━━━━━ Raw data
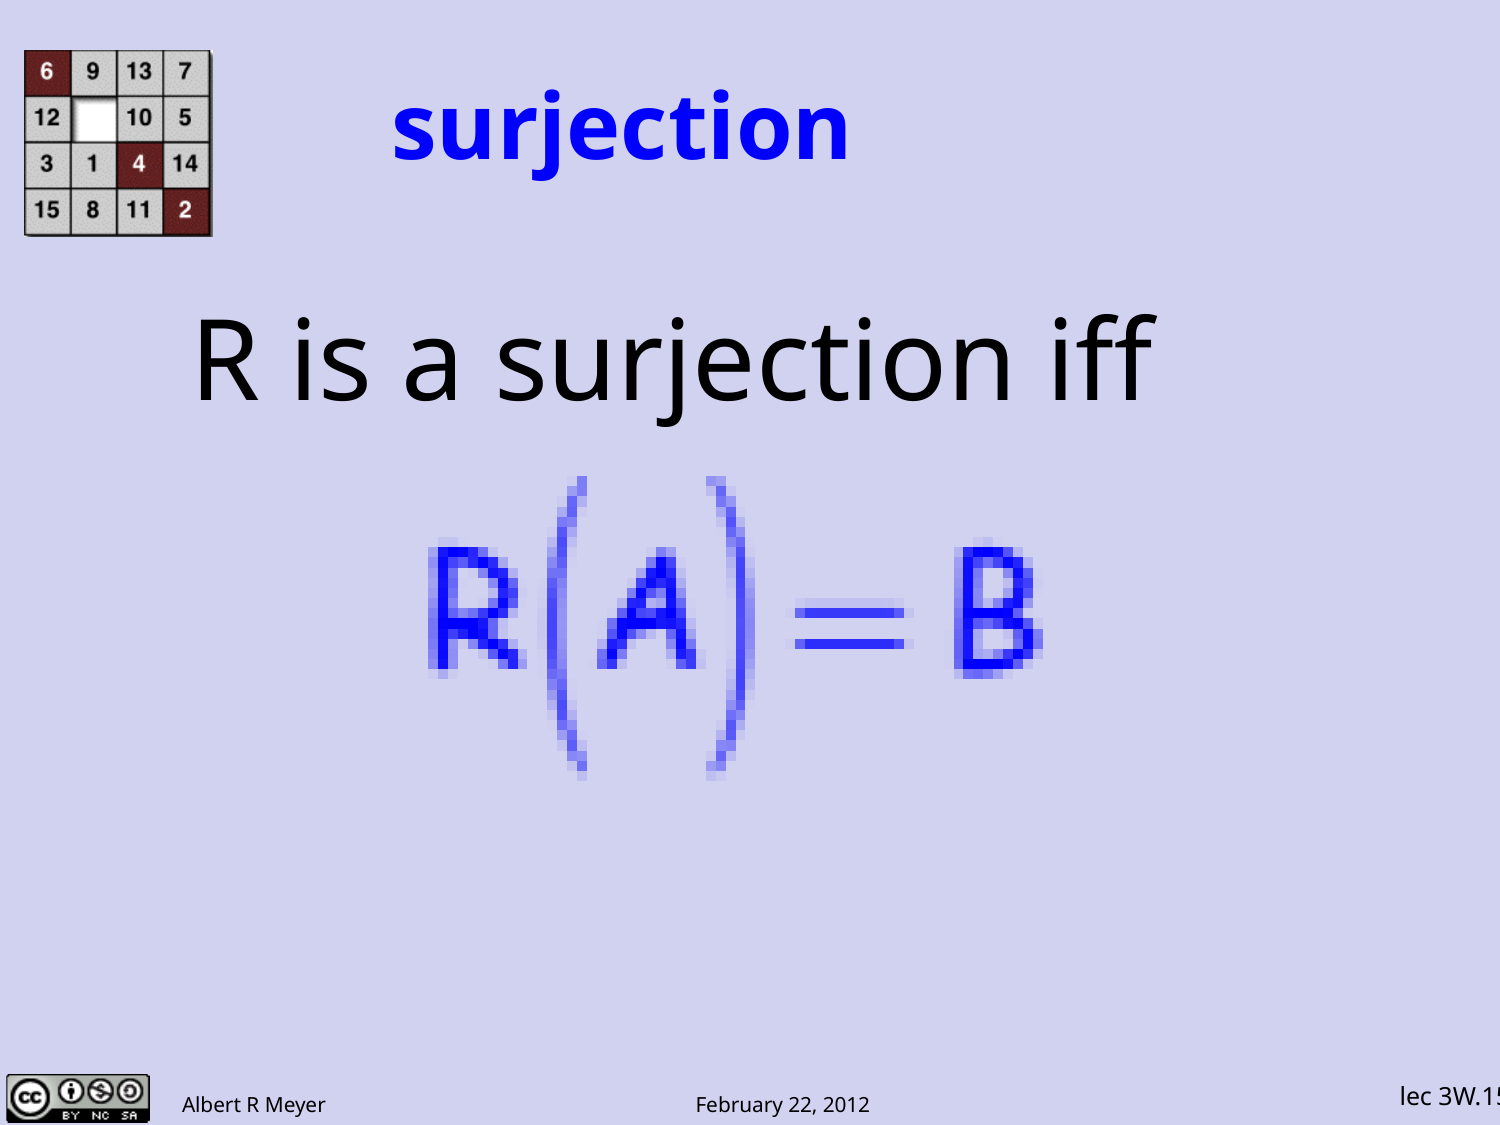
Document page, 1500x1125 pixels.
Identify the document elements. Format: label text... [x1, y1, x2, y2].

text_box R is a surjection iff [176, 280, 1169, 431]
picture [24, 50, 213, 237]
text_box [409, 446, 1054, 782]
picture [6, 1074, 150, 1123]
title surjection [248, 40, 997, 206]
━━━━━━━━━━
» **Task description**
Beginning at the line that holds "Identify the document", reproduce the lines exactly up to and including the final line of the entries.

» **Task result**
Identify the document elements. Format: label text... [x1, y1, x2, y2].

text_box R is a surjection iff [176, 280, 1169, 431]
picture [24, 50, 213, 237]
text_box [409, 446, 1054, 782]
picture [6, 1074, 150, 1123]
title surjection [248, 40, 997, 206]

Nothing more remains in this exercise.